There is a new bill in the nation's capital that is getting a lot of attention for all the wrong reasons. H.R. 586 is a conservative-backed bill that would threaten the rights of women for years to come, if passed. The bill is defined as a "personhood" bill — as the bill details when a "person" earns their rights. But what does "personhood" mean and how can it be defined by Congress?
H.R. 586, first introduced in the House on Tues. Jan 17, is sponsored by Georgia Republican Rep. Jody Hice, and is formally called the "Sanctity of Human Life Act." The bill, as defined by congress.gov, declares that every person deserves the right to life and that states have the rights to protect lives. But even further, it defines what a person is — stating "each human life begins with fertilization, cloning, or its equivalent, at which time every human has all the legal and constitutional attributes of personhood."
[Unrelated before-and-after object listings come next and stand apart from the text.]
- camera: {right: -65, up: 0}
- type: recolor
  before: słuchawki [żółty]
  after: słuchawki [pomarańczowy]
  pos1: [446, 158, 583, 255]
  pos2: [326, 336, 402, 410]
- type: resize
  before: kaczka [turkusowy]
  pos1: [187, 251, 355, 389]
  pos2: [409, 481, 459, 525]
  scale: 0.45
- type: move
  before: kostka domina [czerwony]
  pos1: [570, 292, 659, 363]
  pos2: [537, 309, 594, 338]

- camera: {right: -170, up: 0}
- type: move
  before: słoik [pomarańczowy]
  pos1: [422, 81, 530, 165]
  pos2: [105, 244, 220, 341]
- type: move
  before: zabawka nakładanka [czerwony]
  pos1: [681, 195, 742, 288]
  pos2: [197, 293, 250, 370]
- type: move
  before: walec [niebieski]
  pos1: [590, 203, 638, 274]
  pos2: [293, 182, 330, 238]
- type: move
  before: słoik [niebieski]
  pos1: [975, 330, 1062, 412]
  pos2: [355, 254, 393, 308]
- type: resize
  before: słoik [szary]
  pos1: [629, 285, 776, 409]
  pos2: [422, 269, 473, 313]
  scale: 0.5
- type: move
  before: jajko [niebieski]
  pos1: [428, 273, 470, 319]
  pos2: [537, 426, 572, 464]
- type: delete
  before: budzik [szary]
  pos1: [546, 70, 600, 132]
So if a human life begins at fertilization — then what is this personhood that they're legally obligated to have? From the standpoint of a basic definition, according to the dictionary.com, personhood is defined as "the state of being a person" or "the state of being an individual or having human characteristics and feelings." Legislators define personhood more or less the same way. So does H.R. 586 tick all those boxes? Not really.
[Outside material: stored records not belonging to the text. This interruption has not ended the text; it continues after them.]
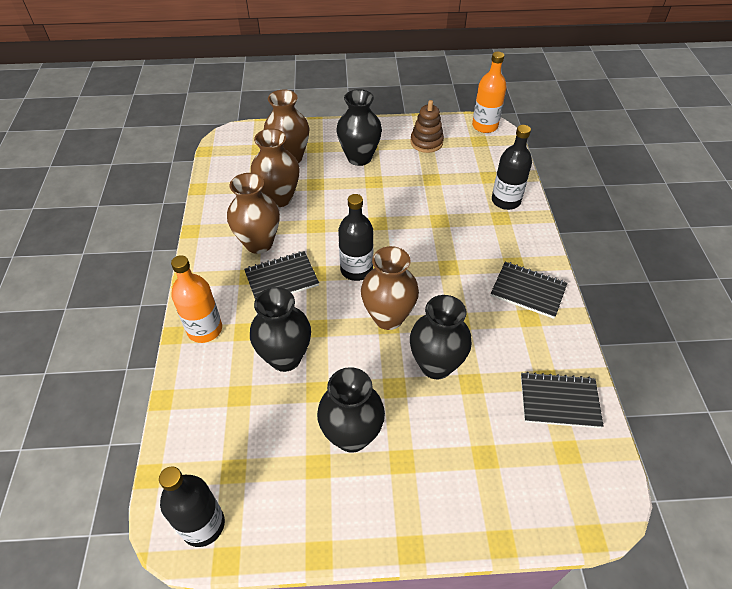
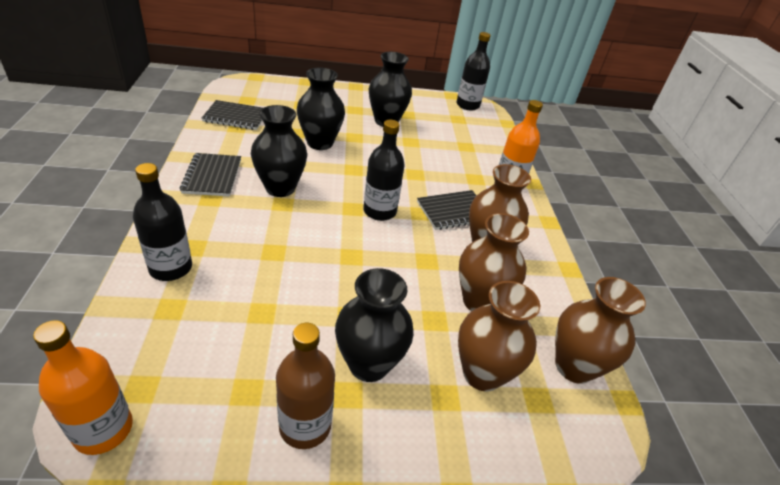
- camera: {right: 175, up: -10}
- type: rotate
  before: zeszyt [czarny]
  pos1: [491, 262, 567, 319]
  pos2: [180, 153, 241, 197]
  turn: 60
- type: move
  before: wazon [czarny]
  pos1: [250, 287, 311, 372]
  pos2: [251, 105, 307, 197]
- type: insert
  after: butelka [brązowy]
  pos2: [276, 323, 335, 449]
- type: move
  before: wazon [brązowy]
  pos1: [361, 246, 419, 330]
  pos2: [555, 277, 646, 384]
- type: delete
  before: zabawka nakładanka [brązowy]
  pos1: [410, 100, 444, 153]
According to Rewire, personhood laws seek to classify fertilized eggs, embryos, and fetuses as "persons" — which grants them "full legal protection" under the constitution. Personhood basically guarantees these eggs the right to life and their rights the moment they're fertilized. By granting these things personhood, it ultimately could criminalize abortion, and, according to Rewire, could, in more severe terms, ban in vitro fertilization.
According to NPR, if fertilized eggs were to be granted personhood it would be bad news for women everywhere. "You could essentially have every pregnant woman subject to a person who is entitled to her medical records," NPR explained, "who is entitled to require her to undergo whatever medical procedure is best for her, have her arrested if she doesn't obey."
But just like many have different interpretations on when life begins, many have different interpretations of personhood, according to Rewire. There is "natural personhood" or the idea that "natural persons" are granted rights at birth — or "judicial personhood," which is defined by laws. This is why personhood bills are not super successful — for years personhood bills have not passed in states across the nation.
H.R. 586 has 20 co-sponsors — but will have to be passed by House and Senate and signed into law by President Trump to officially grant embryos and fetuses "personhood." For now, critics and supporters will both have to wait and see what happens.